In its latest ruling, n. 21614 of 10/26/2016, the Supreme Court considered the same issue under the new provisions of Law 262, Article 2 paragraphs 47-49 reinstating the gift tax and extending it to arrangements that segregate and create legal constraints on the use, enjoyment and disposition of property. The 6th Department refused to construe the new statute as if it instituted a new tax, separately from and in addition to the old gift tax. It affirmed its previous rulings, according to which the gift tax applies solely to a direct transfer of property to the beneficiary, as a result of which the beneficiary is enriched and has a direct and full right to the use, enjoyment and disposition of the property. It also held the Law 262 just reinstated the old gift tax, without instituting any new tax, and that the reference new to “legal arrangements instituting limits to the use, enjoyment or disposition of a property” is just aimed at preventing the possible avoidance of the gift tax in cases in which certain legal schemes may be used that deviate from a straightforward gift of the property to the intended beneficiary, while reaching the same result (enriching the beneficiary with unlimited use, enjoyment and disposition of the property). According to the Court, Law 262 by referring to the Gift Tax Act simply reinstated the gift tax, which requires the actual transfer of and receipt of the full value of the property, with resulting enrichment of the beneficiary, for the gift tax to apply. In case of transfer of properties to trusts, that occurs only when the property is transferred from the trust to the beneficiary, and the gift tax should apply solely at that time.

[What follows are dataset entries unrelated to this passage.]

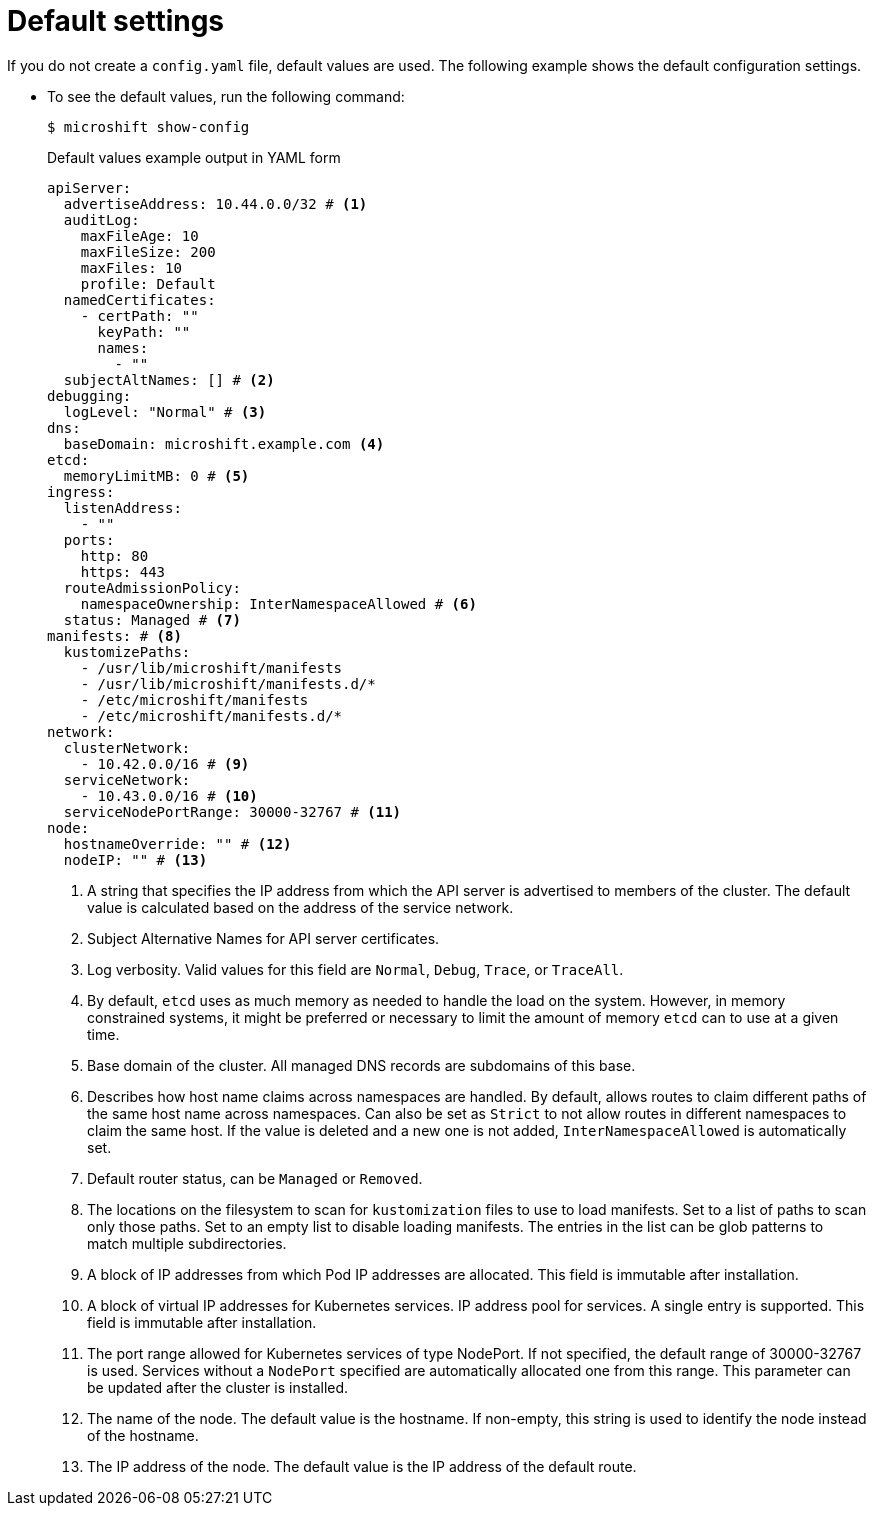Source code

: // Module included in the following assemblies:
//
// * microshift_configuring/microshift-using-config-tools.adoc

:_mod-docs-content-type: CONCEPT
[id="microshift-yaml-default_{context}"]
= Default settings

If you do not create a `config.yaml` file, default values are used. The following example shows the default configuration settings.

*  To see the default values, run the following command:
+
[source,terminal]
----
$ microshift show-config
----
+
.Default values example output in YAML form
[source,yaml]
----
apiServer:
  advertiseAddress: 10.44.0.0/32 # <1>
  auditLog:
    maxFileAge: 10
    maxFileSize: 200
    maxFiles: 10
    profile: Default
  namedCertificates:
    - certPath: ""
      keyPath: ""
      names:
        - ""
  subjectAltNames: [] # <2>
debugging:
  logLevel: "Normal" # <3>
dns:
  baseDomain: microshift.example.com <4>
etcd:
  memoryLimitMB: 0 # <5>
ingress:
  listenAddress:
    - ""
  ports:
    http: 80
    https: 443
  routeAdmissionPolicy:
    namespaceOwnership: InterNamespaceAllowed # <6>
  status: Managed # <7>
manifests: # <8>
  kustomizePaths:
    - /usr/lib/microshift/manifests
    - /usr/lib/microshift/manifests.d/*
    - /etc/microshift/manifests
    - /etc/microshift/manifests.d/*
network:
  clusterNetwork:
    - 10.42.0.0/16 # <9>
  serviceNetwork:
    - 10.43.0.0/16 # <10>
  serviceNodePortRange: 30000-32767 # <11>
node:
  hostnameOverride: "" # <12>
  nodeIP: "" # <13>
----
<1> A string that specifies the IP address from which the API server is advertised to members of the cluster. The default value is calculated based on the address of the service network.
<2> Subject Alternative Names for API server certificates.
<3> Log verbosity. Valid values for this field are `Normal`, `Debug`, `Trace`, or `TraceAll`.
<4> By default, `etcd` uses as much memory as needed to handle the load on the system. However, in memory constrained systems, it might be preferred or necessary to limit the amount of memory `etcd` can to use at a given time.
<5> Base domain of the cluster. All managed DNS records are subdomains of this base.
<6> Describes how host name claims across namespaces are handled. By default, allows routes to claim different paths of the same host name across namespaces. Can also be set as `Strict` to not allow routes in different namespaces to claim the same host. If the value is deleted and a new one is not added, `InterNamespaceAllowed` is automatically set.
<7> Default router status, can be `Managed` or `Removed`.
<8> The locations on the filesystem to scan for `kustomization` files to use to load manifests. Set to a list of paths to scan only those paths. Set to an empty list to disable loading manifests. The entries in the list can be glob patterns to match multiple subdirectories.
<9> A block of IP addresses from which Pod IP addresses are allocated. This field is immutable after installation.
<10> A block of virtual IP addresses for Kubernetes services. IP address pool for services. A single entry is supported. This field is immutable after installation.
<11> The port range allowed for Kubernetes services of type NodePort. If not specified, the default range of 30000-32767 is used. Services without a `NodePort` specified are automatically allocated one from this range. This parameter can be updated after the cluster is installed.
<12> The name of the node. The default value is the hostname. If non-empty, this string is used to identify the node instead of the hostname.
<13> The IP address of the node. The default value is the IP address of the default route.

The Court pointed out certain inconsistencies that would arise if the opposite interpretation were adopted, including the need to put the liability for the tax upon the trustee, which is in contrast with the provisions of the Gift Tax Act placing the liability for the tax upon the beneficiary and recipient of the gift.

 

4) Lower Courts’ Case Law.

Lower tax courts throughout the country (both trial courts and appellate courts) have unanimously ruled that no gift tax applies at the time of the transfer of property to the trust and no new tax has ever been instituted by law 262 that should apply in lieu of the gift tax under those circumstances. The reasons in support of those rulings mirror those elaborated by the Supreme Court in its latest ruling n. 21614. We have examined more than thirty decisions, issued in the last ten years, which consistently ruled in favor of the non-application of the tax.

 

It is reasonable to expect additional decisions from the Supreme Court, in the incoming months, as it decides cases decided by appellate courts in favor of taxpayers, which have been appealed by the tax administration.

 

Considering the status of the case law, both from the Supreme Court (that is split on the issue) and from the lower courts (that are unanimously in favor of the non-application of the tax), there appears to be substantial authority and reasonable basis for taking the position that no tax applies to the transfer of the Property to the Trusts.

 

It should be noted that the Italian tax code provides a complete relief from penalties, for failure to pay a tax due, in the event that a split of authorities exist on a particular tax issue, or objective conditions exist as to the correct interpretation and application of the law that may justify the taxpayer’s decision not to pay the tax.